§ **Required work**
Copy out the text of every item below word for word, leaving out the pictures.

§ **Data to examine**

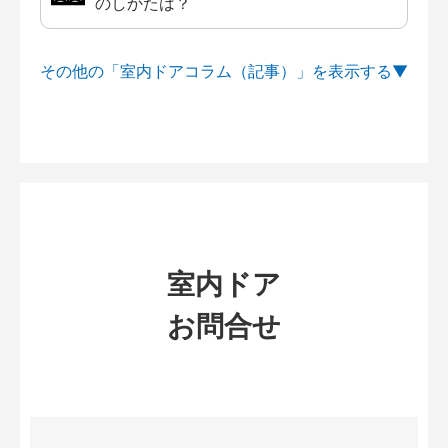
のしかたは？
その他の「室内ドアコラム（記事）」を
室内ドア
お問合せ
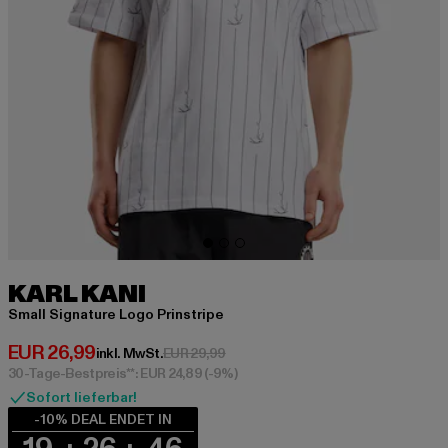
KARL KANI
Small Signature Logo Prinstripe
Derzeitiger Preis: EUR 26,99
EUR 26,99
Aktionspreis: EUR 29,99
inkl. MwSt.
EUR 29,99
30-Tage-Bestpreis**: EUR 24,89
(-9%)
Sofort lieferbar!
-10% DEAL ENDET IN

§ **Output**
のしかたは？
その他の「室内ドアコラム（記事）」を
室内ドア
お問合せ
KARL KANI
Small Signature Logo Prinstripe
Derzeitiger Preis: EUR 26,99
EUR 26,99
Aktionspreis: EUR 29,99
inkl. MwSt.
EUR 29,99
30-Tage-Bestpreis**: EUR 24,89
(-9%)
Sofort lieferbar!
-10% DEAL ENDET IN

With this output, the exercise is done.